Nível Universitário: Primeira etapa é vencida com apoio do deputado Márcio França, colega que exerceu a função de Oficial de Justiça por mais de dez anos.
A Associação dos Oficiais de Justiça do Estado de São Paulo (AOJESP), que está na batalha pela exigência de formação universitária para o ingresso na carreira de Oficial de Justiça, reivindicação da entidade que já dura mais de 10 anos, tanto em Brasília quanto no Estado de São Paulo, teve sua primeira conquista neste dia 30 (terça feira).
O parecer da relatora Sandra Rosado (PSB/RN), favorável ao Projeto de Lei nº. 6.782/06, foi aprovado por unanimidade pela Comissão de Constituição e Justiça e de Cidadania (CCJC) da Câmara dos Deputados. Só no Estado de São Paulo são cerca de 10 mil oficiais.
A aprovação foi possível graças à intervenção do líder do PSB no parlamento federal, deputado Márcio França (PSB/SP), que, como membro titular da comissão, obteve junto ao presidente da Câmara a indicação da deputada Sandra Rosado para relatar a proposta. O PL agora segue para o Senado Federal.

O deputado Márcio França foi entrevistado pela presidente Yvone em março de 2007 no Programa Tribuna Judiciária. VEJA
O deputado Márcio França conhece muito bem as funções, dificuldades e problemas que a classe enfrenta diariamente. “Atuei por mais de dez anos como oficial de justiça e conheço as dificuldades que a categoria enfrenta”, afirma França. O PL determina que os ingressantes na carreira devam ter, alternativamente, formação em cursos de Ciências Jurídicas, Ciências Contábeis, Ciências Econômicas ou Administração de Empresas. Isso será feito com a inclusão de um parágrafo no Art. 143 da Lei nº. 5.869/73 (Código de Processo Civil) e de outro no Art. 274 do Decreto-Lei nº. 3.689/41 (Código de Processo Penal).

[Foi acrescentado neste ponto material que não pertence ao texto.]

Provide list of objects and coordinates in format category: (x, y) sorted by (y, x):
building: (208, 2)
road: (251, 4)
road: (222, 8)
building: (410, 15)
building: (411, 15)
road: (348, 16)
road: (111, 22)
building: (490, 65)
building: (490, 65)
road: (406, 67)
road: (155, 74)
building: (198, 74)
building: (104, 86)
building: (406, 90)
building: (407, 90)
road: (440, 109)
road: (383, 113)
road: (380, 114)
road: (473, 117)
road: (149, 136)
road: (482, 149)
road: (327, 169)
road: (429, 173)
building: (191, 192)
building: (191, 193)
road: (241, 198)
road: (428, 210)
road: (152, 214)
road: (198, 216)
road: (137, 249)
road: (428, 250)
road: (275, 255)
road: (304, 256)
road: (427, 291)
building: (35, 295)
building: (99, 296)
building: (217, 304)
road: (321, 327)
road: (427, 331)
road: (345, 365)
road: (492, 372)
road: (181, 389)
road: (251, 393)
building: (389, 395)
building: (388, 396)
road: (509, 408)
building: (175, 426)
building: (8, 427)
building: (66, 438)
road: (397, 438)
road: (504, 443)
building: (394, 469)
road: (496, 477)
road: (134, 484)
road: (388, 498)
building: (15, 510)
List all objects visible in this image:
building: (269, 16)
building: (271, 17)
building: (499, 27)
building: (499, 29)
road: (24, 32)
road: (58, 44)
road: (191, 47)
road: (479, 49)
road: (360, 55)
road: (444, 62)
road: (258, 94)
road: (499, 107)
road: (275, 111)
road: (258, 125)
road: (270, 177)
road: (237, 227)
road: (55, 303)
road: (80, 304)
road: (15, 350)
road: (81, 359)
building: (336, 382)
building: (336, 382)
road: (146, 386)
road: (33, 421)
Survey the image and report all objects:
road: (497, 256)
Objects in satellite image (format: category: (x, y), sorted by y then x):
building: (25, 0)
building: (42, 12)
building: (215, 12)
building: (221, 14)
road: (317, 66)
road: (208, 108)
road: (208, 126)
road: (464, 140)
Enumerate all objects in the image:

Segundo Yvone Barreiros Moreira, presidente da Associação dos Oficiais de Justiça do Estado de São Paulo, a notícia atende uma reivindicação antiga da categoria, porém, não devemos achar que a batalha está completamente vencida. “Agora, vamos partir para uma segunda etapa, que é a aprovação no Senado Federal. E, por fim, a sanção presidencial”, comentou, reiterando que os oficiais devem continuar acompanhando e fazendo suas reivindicações junto ao Senado, já que é um direito que a categoria teoricamente já possui. “90% dos Oficiais de Justiça do Estado de São Paulo já possuem o curso universitário.
A AOJESP elaborou há anos um anteprojeto de lei que inclui a classe na escala de vencimentos dos ocupantes de cargos de nível superior dos quadros do Tribunal de Justiça”, completou Yvone. Com a exigência do Nível Universitário, o serviço público só tem a ganhar, com profissionais mais qualificados para atender à população.
Vale lembrar que um Oficial de Justiça estadual deve ter remuneração idêntica aos Oficiais de Justiça Federal, eis que no Estado, os Oficiais tem seu desempenho desde a citação até o final do processo, além do imenso volume de mandados e diligências a que são submetidos, sem que o Estado forneça-lhes condições de trabalho.